YOUR INSTRUCTIONS ::
With every picture left out, give the data below back exactly.

PROVIDED DATA ::
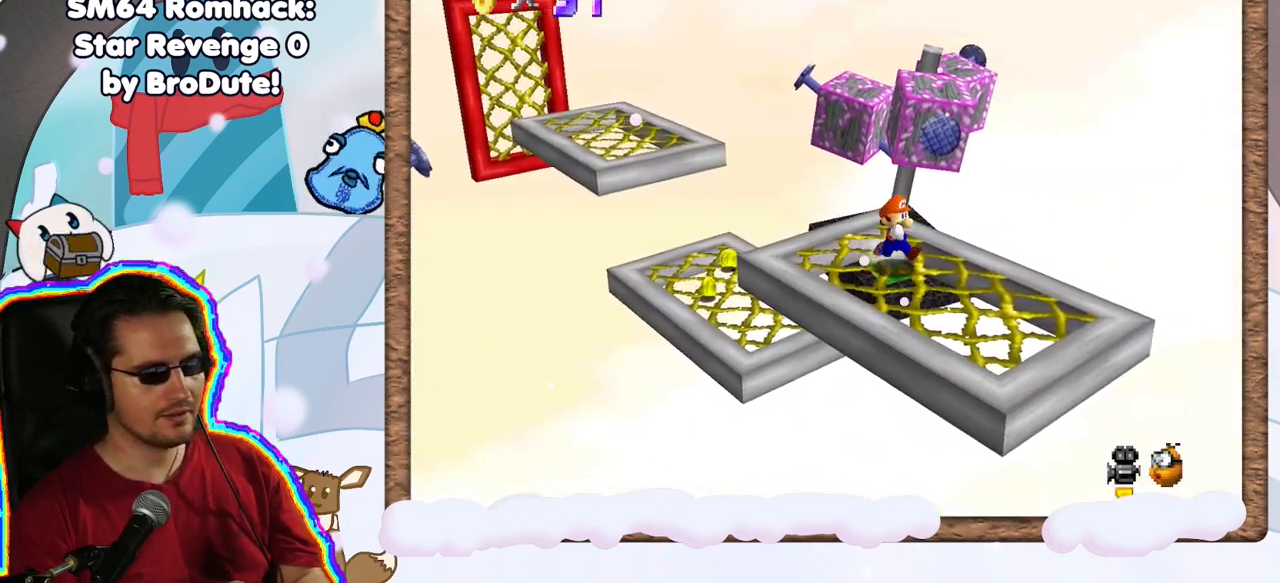
{"dt_ms": 500, "buttons": [], "left_stick": "down-right", "events": []}
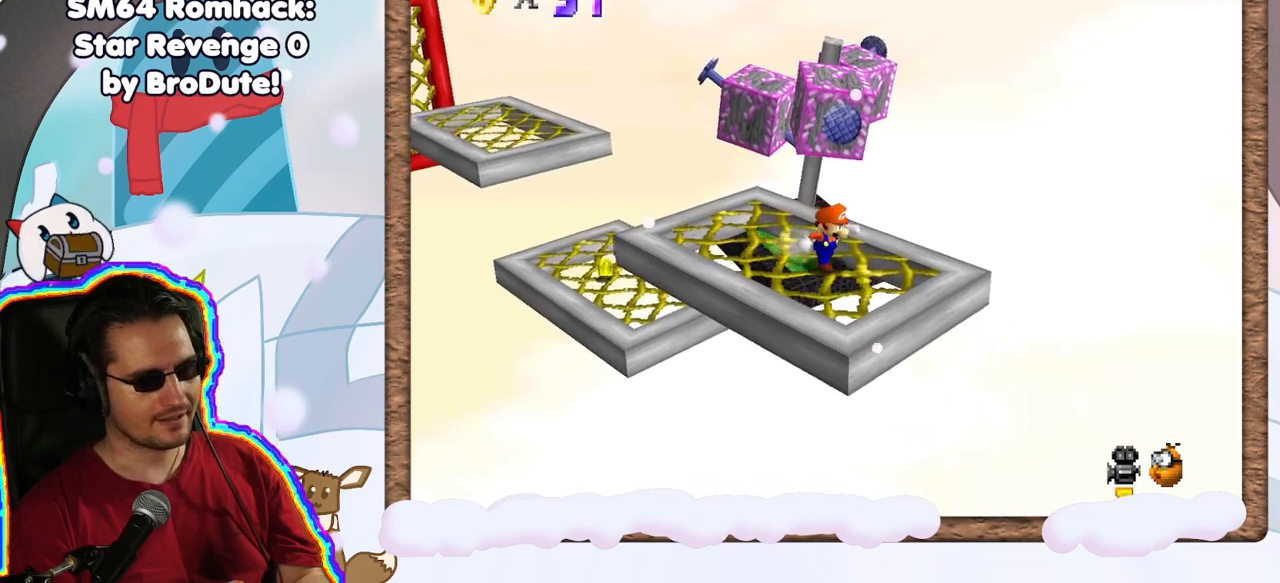
{"dt_ms": 500, "buttons": [], "left_stick": "center", "events": [[267, "A", "down"], [433, "A", "up"], [483, "left_stick", "center"]]}
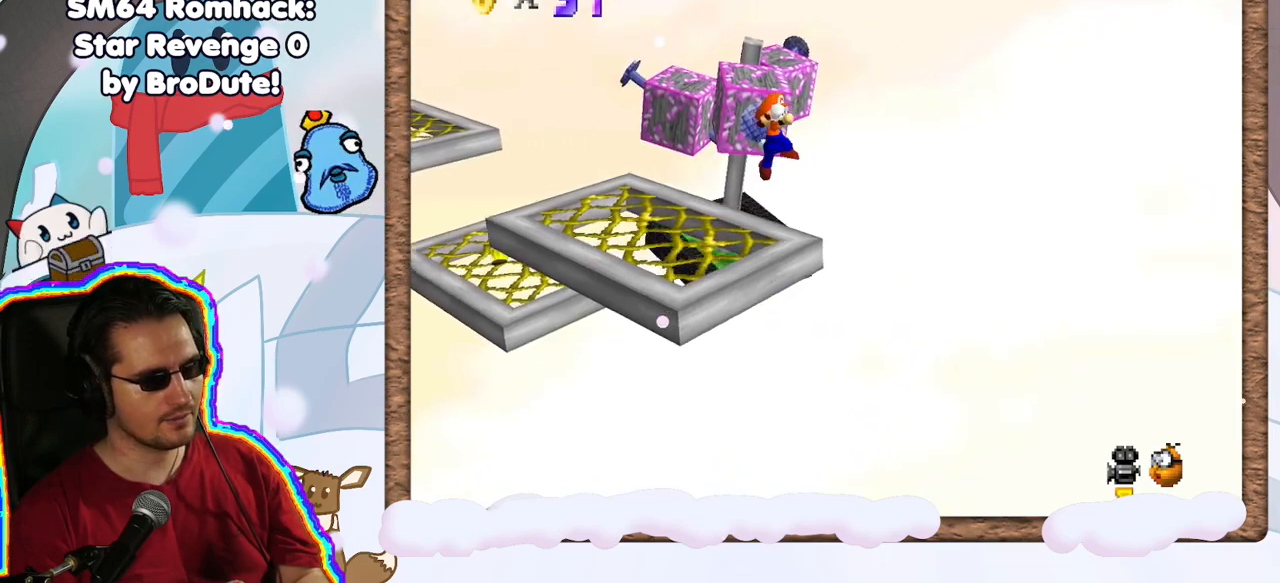
{"dt_ms": 500, "buttons": [], "left_stick": "left", "events": [[17, "left_stick", "left"]]}
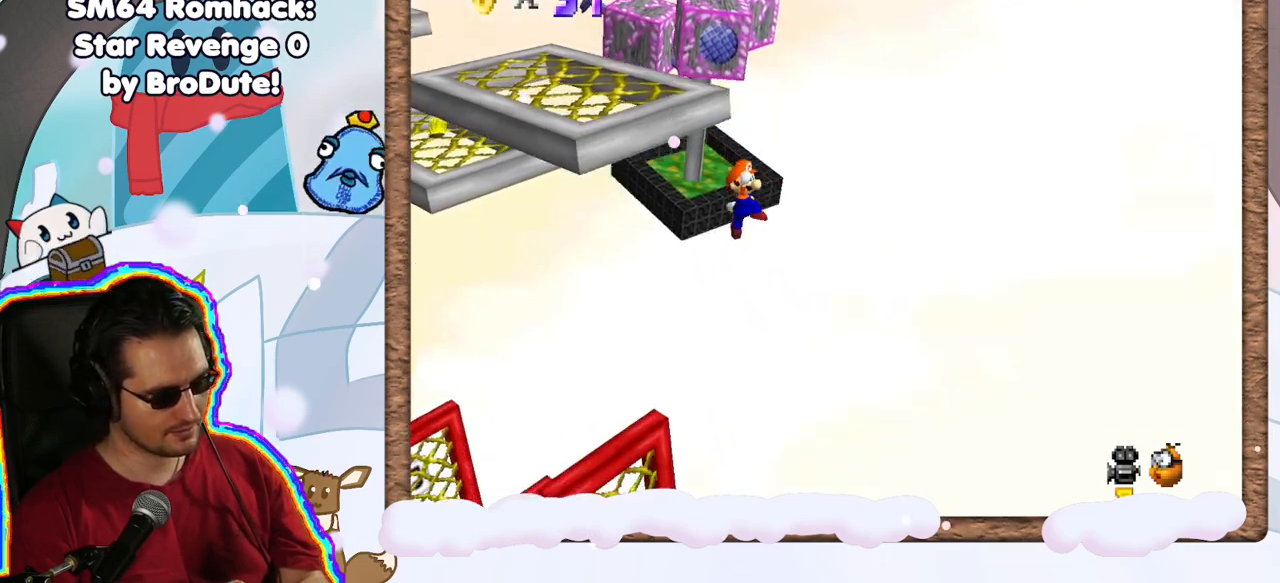
{"dt_ms": 500, "buttons": [], "left_stick": "center", "events": [[83, "left_stick", "center"]]}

SOLUTION TO THIS EXERCISE ::
{"dt_ms": 500, "buttons": [], "left_stick": "down-right", "events": []}
{"dt_ms": 500, "buttons": [], "left_stick": "center", "events": [[267, "A", "down"], [433, "A", "up"], [483, "left_stick", "center"]]}
{"dt_ms": 500, "buttons": [], "left_stick": "left", "events": [[17, "left_stick", "left"]]}
{"dt_ms": 500, "buttons": [], "left_stick": "center", "events": [[83, "left_stick", "center"]]}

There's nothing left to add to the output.